Vou escrever algumas notas aqui sobre a série Ruptura, que talvez soem um pouco antipáticas, mas adianto que gostei muito da série. Entretanto penso que ela joga com um mecanismo prestidigitador (como os ilusionistas de playground) que consiste em fazer parecer que há uma verdade ou um sentido decisivo no fundo ou fim da trama – mas, quando lá chegamos, há nada.
A verdade é que o decisivo da série está na superfície, na própria tessitura da trama e em sua magistral construção formal. Sempre se pode, é claro, interpretar essa obra via psicanálise ou crítica ao capitalismo, já que a sua premissa narrativa é a divisão do eu e as fronteiras entre trabalho e vida privada. Mas insisto: seu verdadeiro jogo é formal, o outie da obra é um resíduo.
Formalmente falando, então, o que acontece é que o princípio da divisão do eu entre innie e outie tem uma capacidade generativa infinita. Como na linguagem binária dos computadores – de que a série extrai seu princípio, numa notável isomorfia – infinitas combinações podem ser diparadas a partir da mera oposição inicial. Dentro e fora, claro e escuro, eu e duplo, memória e esquecimento, poder e opressão, terno e moletom – esses pares opositivos se misturam e produzem situações a todo o tempo desconcertantes, convocando a interpretações que, contudo, no fim das contas, acabam por ser decepcionantes, porque a matriz generativa é sobretudo formal.
A realidade é radicalmente abstraída para que a série possa funcionar: como nos textos de Kafka, não sabemos onde estamos, nem em que época (a série é retrofuturista, meio anos 1980, meio distopia a la “singularity”), e nem o que está no fundo das coisas.
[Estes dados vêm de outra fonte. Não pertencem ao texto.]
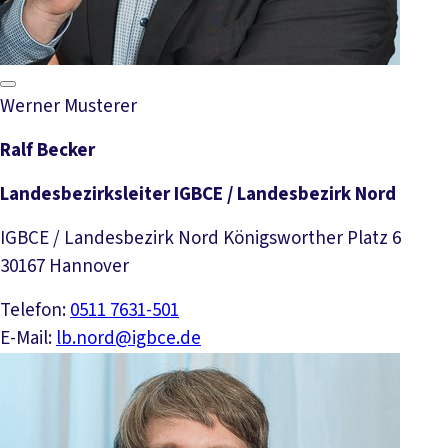
Werner Musterer
Ralf Becker
Landesbezirksleiter IGBCE / Landesbezirk Nord
IGBCE / Landesbezirk Nord Königsworther Platz 6
30167 Hannover
Telefon:
0511 7631-501
E-Mail:
lb.nord@igbce.de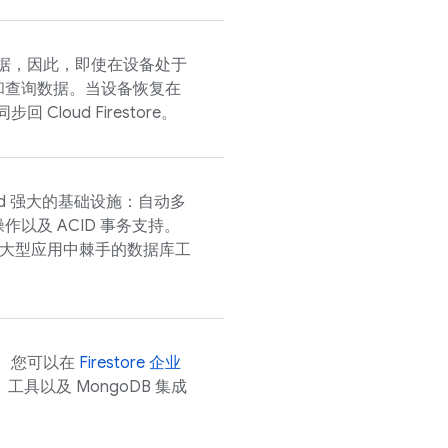
据，因此，即使在设备处于
和查询数据。当设备恢复在
同步回
Cloud Firestore
。
d
强大的基础设施：自动多
以及 ACID 事务支持。
大型应用中棘手的数据库工
PI。您可以在
Firestore 企业
工具以及 MongoDB 集成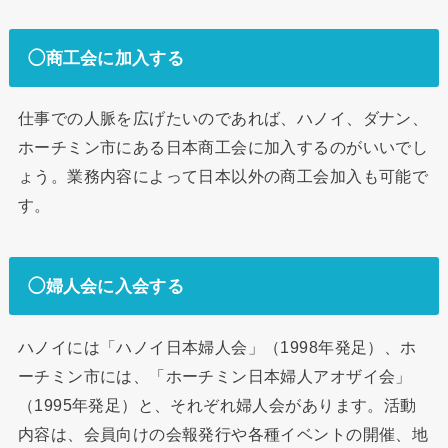
◯商工会に加入する
仕事での人脈を広げたいのであれば、ハノイ、ダナン、
ホーチミン市にある日本商工会に加入するのがいいでし
ょう。業務内容によって日本以外の商工会加入も可能で
す。
◯婦人会に入会する
ハノイには「ハノイ日本婦人会」（1998年発足）、ホ
ーチミン市には、「ホーチミン日本婦人アオザイ会」
（1995年発足）と、それぞれ婦人会があります。活動
内容は、会員向けの会報発行や各種イベントの開催、地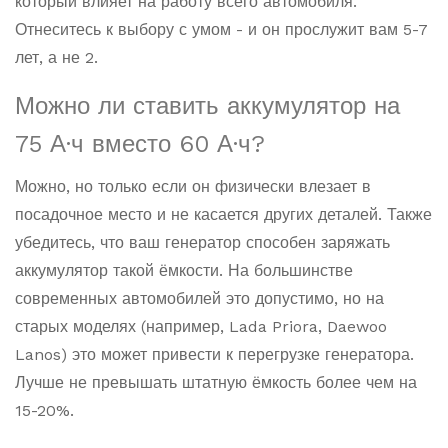
который влияет на работу всего автомобиля.
Отнеситесь к выбору с умом - и он прослужит вам 5-7
лет, а не 2.
Можно ли ставить аккумулятор на
75 А·ч вместо 60 А·ч?
Можно, но только если он физически влезает в
посадочное место и не касается других деталей. Также
убедитесь, что ваш генератор способен заряжать
аккумулятор такой ёмкости. На большинстве
современных автомобилей это допустимо, но на
старых моделях (например, Lada Priora, Daewoo
Lanos) это может привести к перегрузке генератора.
Лучше не превышать штатную ёмкость более чем на
15-20%.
Só que, diferentemente de Kafka, essa abstração não encerra uma crítica social poderosa (no caso, à emergência difusa do totalitarismo na Europa dos anos 1920). Ruptura constrói uma trama que nos instiga o tempo todo a ir adiante. Mas nada há no fim.
As cabras, por exemplo, não são uma peça importante do quebra-cabeças, mas um recurso visual potente que, quando revela sua função na trama, mostra-se uma bobagem. É por isso que, lá vem spoiler, a série termina com Mark e Helen correndo em círculos, como os versos da canção da cena.
Enfim, Ruptura não é um código hermético, é uma superfície circular, seu jogo é sobretudo formal, como em toda uma vasta e importante linhagem de obras modernistas ou pós-modernistas.
Eu avisei que soaria antipático, mas isso também é uma pista falsa: admiro imensamente a construção formal da série, um êxtase estético metastático, para finalizar com uma paronomásia ao gosto dos cultores da forma pura.